Answer 2 · 2024-11-18T06:33:14.000Z

If one is able to run an experiment after the fix, should also consider closing #366 #398

Answer 3 · 2024-11-29T05:54:36.000Z

Hi @noopurintel,

I downloaded the dataset from Kaggle link that you have mentioned. https://www.kaggle.com/datasets/aryashah2k/brain-tumor-segmentation-brats-2019

After that I followed README.md.
I will list out the steps for you:

Download the dataset from https://www.kaggle.com/datasets/aryashah2k/brain-tumor-segmentation-brats-2019
Unzip the dataset unzip archive.zip -d /raid/datasets/
Use Tree command to check unziped dataset: /raid/datasets# tree $DATA_PATH -L 2

.
-- MICCAI_BraTS_2019_Data_Training
    |-- HGG
    |-- LGG
    |-- name_mapping.csv
    `-- survival_data.csv

3 directories, 2 files

cd MICCAI_BraTS_2019_Data_Training/HGG/
export SUBFOLDER=HGG
Run this code in terminal for 2 collaborators and change n as per number of collaborators as mentioned in the README.

for f in *; 
do 
    d=$(printf $((i%2)));  # change n to number of data slices (number of collaborators in federation)
    mkdir -p $d; 
    mv "$f" $d; 
    let i++; 
done

Check the result raid/datasets/MICCAI_BraTS_2019_Data_Training/HGG# tree -L 1

.
|-- 0
`-- 1

2 directories, 0 files

Follow Quick Start Guide

          INFO     Creating Initial Weights File    🠆 save/tf_2dunet_brats_init.pbuf                                                                plan.py:195
           INFO     FL-Plan hash is 196b877a93866735ca18687a2d1f94ad6dca8a3f0de541f84ca267ccc5fd63be00dd488102c0540c0b4efb434653b2c0                 plan.py:287
           INFO     ['plan_196b877a']                                                                                                                plan.py:222

 ✔️ OK

For the error mentioned below, I have fix in #1178.
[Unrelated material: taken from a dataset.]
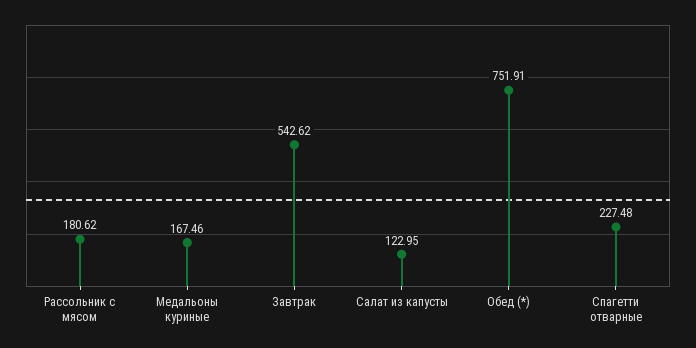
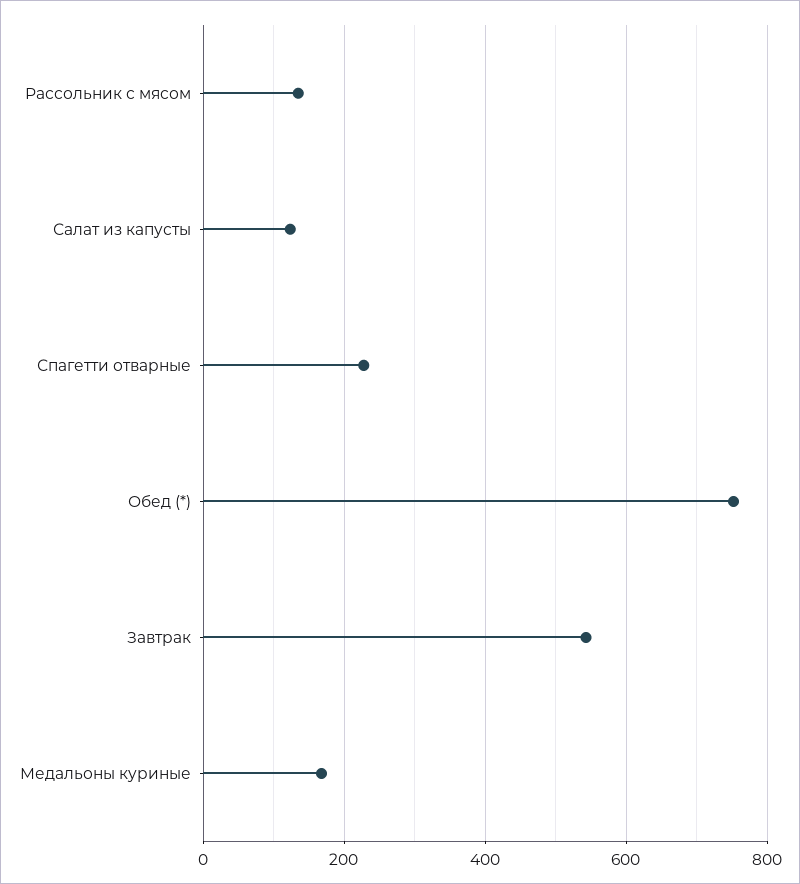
Рассольник с мясом: 180.62 -> 140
File "<__array_function__ internals>", line 200, in concatenate
ValueError: need at least one array to concatenate

Answer 4 · 2024-11-30T10:36:39.000Z

@noopurintel can you confirm this and let us know, and we will close it accordingly.

Answer 5 · 2024-12-05T10:23:24.000Z

@rahulga1 @tanwarsh @kta-intel - We tried this. Below are our observations.

With 4 CPUs and 16 GB RAM - the initialization process is killed on its own after 2-3 minutes into the run.

With 16 CPUs and 64 GB RAM - it took 4 hours to complete 2 rounds of training.

Could you please suggest/document what minimal configuration is required to test this? Also, in general how much time it expects to take for one round of training. It will be helpful for the users.

Answer 6 · 2024-12-05T11:12:05.000Z

Hi @noopurintel,

I was able to complete the experiment with 10 rounds in 4-5 hrs with 16 CPU and 64 RAM.

Answer 7 · 2024-12-06T04:56:38.000Z

Hi @noopurintel, Closing this issue as the error is resolved.